Description of the task
Copy every line of the entries that includes the word "primitives".
____ Excerpted data
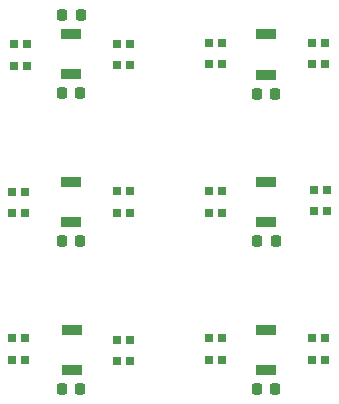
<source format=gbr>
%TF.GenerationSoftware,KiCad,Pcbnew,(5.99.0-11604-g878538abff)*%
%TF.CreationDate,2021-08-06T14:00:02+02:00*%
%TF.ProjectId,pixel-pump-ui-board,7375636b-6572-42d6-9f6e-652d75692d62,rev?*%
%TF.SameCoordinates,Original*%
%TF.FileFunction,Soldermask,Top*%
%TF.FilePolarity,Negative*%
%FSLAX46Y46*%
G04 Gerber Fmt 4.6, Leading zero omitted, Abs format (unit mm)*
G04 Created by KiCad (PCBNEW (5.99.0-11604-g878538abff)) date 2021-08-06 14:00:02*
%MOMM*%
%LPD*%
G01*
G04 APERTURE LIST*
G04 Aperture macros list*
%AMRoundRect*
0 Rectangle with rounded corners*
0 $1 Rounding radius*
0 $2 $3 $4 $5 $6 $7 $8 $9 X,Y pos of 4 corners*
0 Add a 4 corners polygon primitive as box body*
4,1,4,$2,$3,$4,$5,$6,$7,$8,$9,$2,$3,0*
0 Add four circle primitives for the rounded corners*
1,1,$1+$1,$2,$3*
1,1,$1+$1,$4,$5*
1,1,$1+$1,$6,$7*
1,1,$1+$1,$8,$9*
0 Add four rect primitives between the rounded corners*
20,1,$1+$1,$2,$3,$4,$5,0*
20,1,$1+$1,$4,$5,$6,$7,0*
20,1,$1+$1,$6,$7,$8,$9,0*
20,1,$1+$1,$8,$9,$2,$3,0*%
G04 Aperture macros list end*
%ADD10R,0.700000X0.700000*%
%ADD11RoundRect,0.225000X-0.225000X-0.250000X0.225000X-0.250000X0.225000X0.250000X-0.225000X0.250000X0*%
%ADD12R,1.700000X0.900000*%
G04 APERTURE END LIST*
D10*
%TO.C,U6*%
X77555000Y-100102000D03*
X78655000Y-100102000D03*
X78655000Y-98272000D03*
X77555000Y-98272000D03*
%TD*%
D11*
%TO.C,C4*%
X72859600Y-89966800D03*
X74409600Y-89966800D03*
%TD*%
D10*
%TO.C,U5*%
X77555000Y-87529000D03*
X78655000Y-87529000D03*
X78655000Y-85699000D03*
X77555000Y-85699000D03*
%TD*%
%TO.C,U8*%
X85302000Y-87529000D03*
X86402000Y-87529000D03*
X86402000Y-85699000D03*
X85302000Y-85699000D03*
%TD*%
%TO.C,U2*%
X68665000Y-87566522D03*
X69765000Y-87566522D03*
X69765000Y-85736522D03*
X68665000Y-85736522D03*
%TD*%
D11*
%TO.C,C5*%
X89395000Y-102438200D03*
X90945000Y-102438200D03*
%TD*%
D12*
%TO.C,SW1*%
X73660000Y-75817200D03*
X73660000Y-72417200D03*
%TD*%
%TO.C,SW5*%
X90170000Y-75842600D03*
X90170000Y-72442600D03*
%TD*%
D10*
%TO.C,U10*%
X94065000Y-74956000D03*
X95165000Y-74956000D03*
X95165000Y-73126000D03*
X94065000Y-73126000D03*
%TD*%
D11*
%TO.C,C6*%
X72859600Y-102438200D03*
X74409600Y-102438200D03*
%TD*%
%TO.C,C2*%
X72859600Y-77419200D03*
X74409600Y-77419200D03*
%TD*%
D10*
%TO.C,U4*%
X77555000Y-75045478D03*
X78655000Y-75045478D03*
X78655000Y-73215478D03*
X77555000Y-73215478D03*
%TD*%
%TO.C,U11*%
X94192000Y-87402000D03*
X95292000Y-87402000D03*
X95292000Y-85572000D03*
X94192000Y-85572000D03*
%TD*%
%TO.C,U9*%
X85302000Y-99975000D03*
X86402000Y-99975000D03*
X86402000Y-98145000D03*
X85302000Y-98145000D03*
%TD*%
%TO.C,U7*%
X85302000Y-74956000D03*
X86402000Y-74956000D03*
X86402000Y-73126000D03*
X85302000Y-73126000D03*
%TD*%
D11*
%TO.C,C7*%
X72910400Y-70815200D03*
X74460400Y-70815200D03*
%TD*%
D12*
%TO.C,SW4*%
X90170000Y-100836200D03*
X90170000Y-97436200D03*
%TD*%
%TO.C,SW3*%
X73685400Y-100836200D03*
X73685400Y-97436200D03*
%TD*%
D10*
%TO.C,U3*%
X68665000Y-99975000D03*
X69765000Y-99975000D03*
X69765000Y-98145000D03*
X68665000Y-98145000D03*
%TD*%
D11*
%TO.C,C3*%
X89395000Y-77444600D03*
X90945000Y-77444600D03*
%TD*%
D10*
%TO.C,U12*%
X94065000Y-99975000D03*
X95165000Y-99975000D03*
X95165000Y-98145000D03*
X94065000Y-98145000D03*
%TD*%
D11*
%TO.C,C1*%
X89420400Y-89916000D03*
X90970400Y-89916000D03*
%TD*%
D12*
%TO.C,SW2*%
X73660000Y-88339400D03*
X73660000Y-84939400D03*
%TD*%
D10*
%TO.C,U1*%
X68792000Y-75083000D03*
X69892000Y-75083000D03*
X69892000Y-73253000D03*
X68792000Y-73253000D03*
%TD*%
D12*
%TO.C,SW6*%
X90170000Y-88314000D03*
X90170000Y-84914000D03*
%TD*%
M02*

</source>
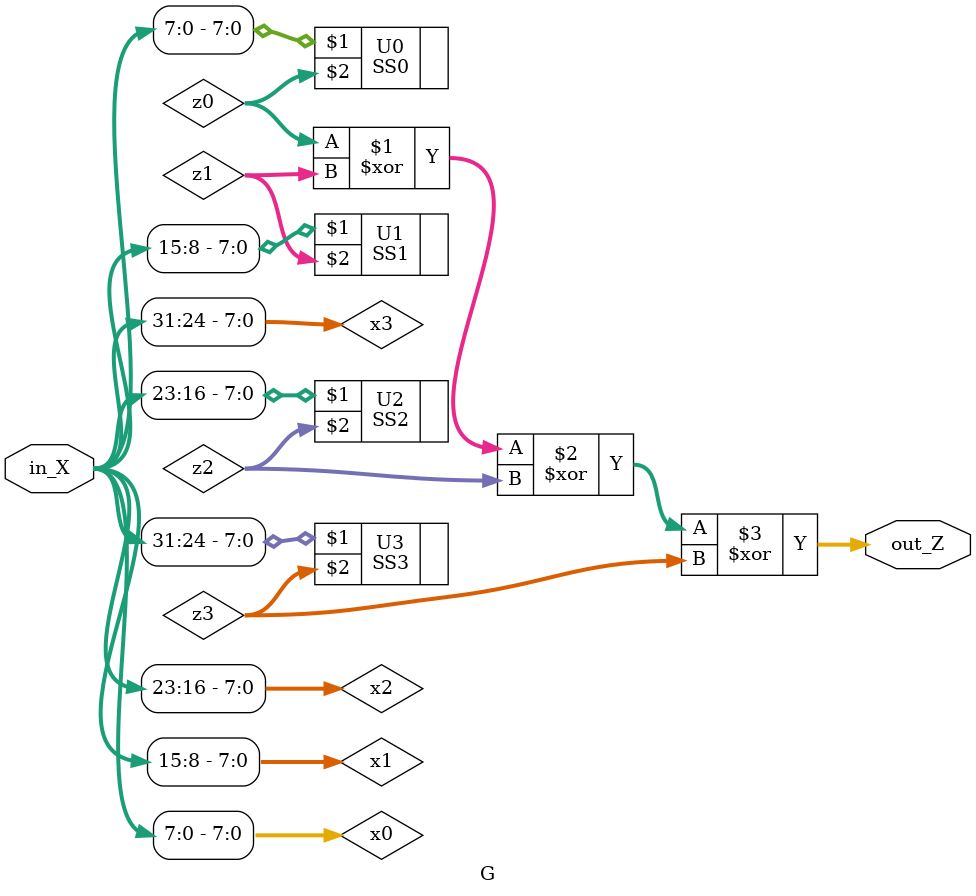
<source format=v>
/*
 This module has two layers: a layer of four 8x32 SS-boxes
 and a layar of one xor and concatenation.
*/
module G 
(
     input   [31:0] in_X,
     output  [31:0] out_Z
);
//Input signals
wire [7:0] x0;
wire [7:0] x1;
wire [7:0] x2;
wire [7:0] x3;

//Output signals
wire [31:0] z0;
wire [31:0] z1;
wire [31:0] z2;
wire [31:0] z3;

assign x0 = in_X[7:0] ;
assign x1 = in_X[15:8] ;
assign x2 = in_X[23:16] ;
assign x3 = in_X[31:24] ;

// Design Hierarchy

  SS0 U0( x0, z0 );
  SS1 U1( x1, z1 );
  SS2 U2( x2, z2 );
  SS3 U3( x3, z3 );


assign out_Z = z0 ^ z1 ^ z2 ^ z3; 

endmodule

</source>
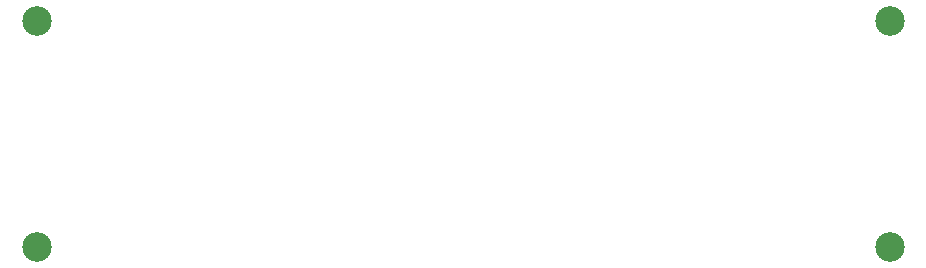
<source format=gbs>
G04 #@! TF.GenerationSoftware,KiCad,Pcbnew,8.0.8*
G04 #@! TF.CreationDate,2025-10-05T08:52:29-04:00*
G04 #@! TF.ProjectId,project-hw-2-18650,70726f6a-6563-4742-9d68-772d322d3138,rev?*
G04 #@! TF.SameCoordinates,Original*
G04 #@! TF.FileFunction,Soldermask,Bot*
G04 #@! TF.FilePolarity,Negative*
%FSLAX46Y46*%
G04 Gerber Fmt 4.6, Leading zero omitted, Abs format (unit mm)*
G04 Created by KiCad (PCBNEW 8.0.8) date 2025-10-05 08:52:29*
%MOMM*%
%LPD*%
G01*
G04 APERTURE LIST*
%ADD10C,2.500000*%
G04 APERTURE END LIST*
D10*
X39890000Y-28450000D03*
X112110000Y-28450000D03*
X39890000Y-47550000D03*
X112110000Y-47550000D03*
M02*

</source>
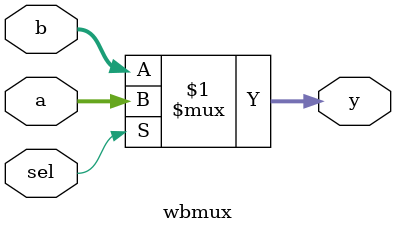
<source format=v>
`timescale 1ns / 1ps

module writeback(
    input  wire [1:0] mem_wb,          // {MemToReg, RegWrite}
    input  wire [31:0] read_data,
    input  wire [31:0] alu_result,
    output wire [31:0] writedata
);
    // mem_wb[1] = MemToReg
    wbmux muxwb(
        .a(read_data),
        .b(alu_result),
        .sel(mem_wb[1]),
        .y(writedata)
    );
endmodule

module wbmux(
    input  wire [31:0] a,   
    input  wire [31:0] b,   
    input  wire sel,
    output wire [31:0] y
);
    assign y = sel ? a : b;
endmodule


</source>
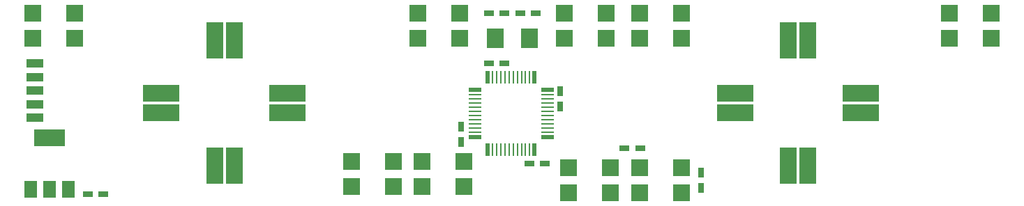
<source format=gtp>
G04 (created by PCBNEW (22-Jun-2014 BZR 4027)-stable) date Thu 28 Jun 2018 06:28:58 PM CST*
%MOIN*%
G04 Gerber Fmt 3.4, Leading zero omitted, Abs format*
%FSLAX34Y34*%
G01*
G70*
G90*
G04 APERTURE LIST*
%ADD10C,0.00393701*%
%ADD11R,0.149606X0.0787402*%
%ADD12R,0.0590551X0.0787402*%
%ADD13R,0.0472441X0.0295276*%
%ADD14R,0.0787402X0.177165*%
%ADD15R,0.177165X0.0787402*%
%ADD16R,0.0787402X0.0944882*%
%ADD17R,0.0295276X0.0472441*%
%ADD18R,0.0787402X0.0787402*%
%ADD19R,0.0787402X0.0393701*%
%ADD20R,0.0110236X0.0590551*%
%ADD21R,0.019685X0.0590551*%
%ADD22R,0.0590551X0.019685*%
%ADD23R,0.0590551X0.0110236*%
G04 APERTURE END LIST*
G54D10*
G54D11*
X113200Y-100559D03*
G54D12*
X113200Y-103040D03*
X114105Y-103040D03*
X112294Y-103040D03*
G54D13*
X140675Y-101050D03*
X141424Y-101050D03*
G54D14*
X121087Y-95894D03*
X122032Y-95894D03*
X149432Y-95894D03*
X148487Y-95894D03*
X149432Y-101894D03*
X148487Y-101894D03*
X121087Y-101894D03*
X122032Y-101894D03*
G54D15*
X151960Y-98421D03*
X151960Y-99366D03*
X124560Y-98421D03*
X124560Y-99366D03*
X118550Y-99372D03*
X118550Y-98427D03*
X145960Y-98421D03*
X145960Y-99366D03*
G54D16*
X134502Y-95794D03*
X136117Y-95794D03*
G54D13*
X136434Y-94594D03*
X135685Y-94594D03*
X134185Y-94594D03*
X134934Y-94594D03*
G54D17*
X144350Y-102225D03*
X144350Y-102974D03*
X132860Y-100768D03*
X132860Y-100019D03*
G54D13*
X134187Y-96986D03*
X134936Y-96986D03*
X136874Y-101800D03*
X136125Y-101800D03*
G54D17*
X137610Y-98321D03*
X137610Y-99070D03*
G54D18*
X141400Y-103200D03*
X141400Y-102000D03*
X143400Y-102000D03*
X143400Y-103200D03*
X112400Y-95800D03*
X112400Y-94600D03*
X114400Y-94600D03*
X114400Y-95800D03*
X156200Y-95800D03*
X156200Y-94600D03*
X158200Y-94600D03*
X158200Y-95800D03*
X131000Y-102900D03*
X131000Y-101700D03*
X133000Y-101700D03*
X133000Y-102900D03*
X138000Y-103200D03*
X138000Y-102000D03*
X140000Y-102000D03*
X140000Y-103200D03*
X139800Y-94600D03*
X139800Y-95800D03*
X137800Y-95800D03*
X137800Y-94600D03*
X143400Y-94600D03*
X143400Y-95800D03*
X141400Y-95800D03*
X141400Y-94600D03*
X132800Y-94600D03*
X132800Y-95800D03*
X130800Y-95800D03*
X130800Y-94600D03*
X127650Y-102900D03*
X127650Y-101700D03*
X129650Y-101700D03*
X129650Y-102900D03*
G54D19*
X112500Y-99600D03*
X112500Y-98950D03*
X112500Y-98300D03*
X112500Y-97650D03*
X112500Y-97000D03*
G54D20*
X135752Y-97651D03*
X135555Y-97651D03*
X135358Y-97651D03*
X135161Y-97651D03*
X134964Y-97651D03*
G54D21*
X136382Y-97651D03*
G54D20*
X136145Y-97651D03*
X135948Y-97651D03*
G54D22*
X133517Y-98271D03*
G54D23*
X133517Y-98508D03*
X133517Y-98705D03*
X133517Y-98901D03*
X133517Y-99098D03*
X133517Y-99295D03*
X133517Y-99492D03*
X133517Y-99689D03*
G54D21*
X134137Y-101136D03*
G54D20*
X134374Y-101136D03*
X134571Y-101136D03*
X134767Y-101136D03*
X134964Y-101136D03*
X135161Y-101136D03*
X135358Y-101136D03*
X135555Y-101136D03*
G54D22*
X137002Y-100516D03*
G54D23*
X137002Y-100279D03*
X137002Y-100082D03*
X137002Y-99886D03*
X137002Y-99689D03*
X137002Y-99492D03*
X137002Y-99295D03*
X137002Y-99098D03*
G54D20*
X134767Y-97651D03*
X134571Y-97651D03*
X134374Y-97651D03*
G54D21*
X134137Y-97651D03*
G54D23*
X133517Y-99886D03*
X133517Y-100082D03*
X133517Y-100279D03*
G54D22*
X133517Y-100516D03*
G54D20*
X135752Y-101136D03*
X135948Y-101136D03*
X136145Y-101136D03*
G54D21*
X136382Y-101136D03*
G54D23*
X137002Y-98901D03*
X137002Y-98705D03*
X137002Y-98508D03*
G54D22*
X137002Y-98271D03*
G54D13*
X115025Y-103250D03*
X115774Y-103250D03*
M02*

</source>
________
Reply to the task
0 Add four circle primitives for the rounded corners*
0 Add four rect primitives between the rounded corners*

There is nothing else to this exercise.